Speaking of soups, this one is a favorite of mine. Super simple, I first read about it in the excellent book Eat Mexico: Recipes from Mexico City’s Streets, Markets & Fondas. It’s just a simple chicken (or other poultry or rabbit) soup, spiked with lots of huauzontles (lambsquarters), served over rice with some crispy tortilla chips.
This is a simple lambsquarters soup from Mexico, where they are called huauzontles. I like to make this with wild turkey, pheasant or rabbit, but chicken is perfectly fine.
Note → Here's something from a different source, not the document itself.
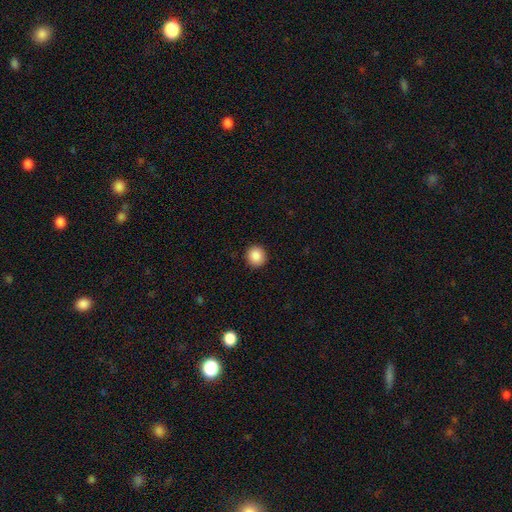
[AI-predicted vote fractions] A smooth galaxy with no disk features (88%) that is round (91%). Merging: none (92%).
I also like to steam some rice and put that in the bowl, then ladle the soup over it, to make it a more substantial meal.
- 3 pounds turkey, pheasant or chicken wings
- 1 quart chicken broth, or other light broth
- 4 avocado leaves or bay leaves
- 1 sprig epazote (optional)
- 2 teaspoons dried Mexican oregano, or regular oregano
- 1 onion, sliced
- 3 stalks celery, chopped
- 2 pounds lambsquarters, or spinach or some other tender green.
- Lime juice to taste
- cayenne to taste
Put the turkey wings in a soup pot and add the stock, plus 2 quarts of water. Bring to a simmer, then add the avocado or bay leaves, epazote (if using), oregano, onion and celery. Let this simmer, partially covered, until the meat wants to fall off the bones, about 2 to 3 hours.
Remove the wings and pick off all the meat from the bones. One trick I do with wild meats is to fish out what's ready, put the shredded meat into a bowl in the fridge and return the debris to the pot. Check every 30 minutes or so until the toughest wing or leg or whatever is tender, then shred that. This makes for a better broth in the end, rather than forcing the issue with wings or legs that aren't tender yet. Reserve all the meat.
Strain the broth well. I set a paper towel in a sieve and set that over a large bowl to remove debris. Rinse out your soup pot and return the strained broth to it. Add the shredded meat and allow this to cook for a few minutes.
Add all the lambsquarters at once, stir well and allow to simmer for no more than 10 minutes. Serve with lime juice and a little cayenne. And, as I mention in the head notes, I like to ladle all this on top of simple steamed rice.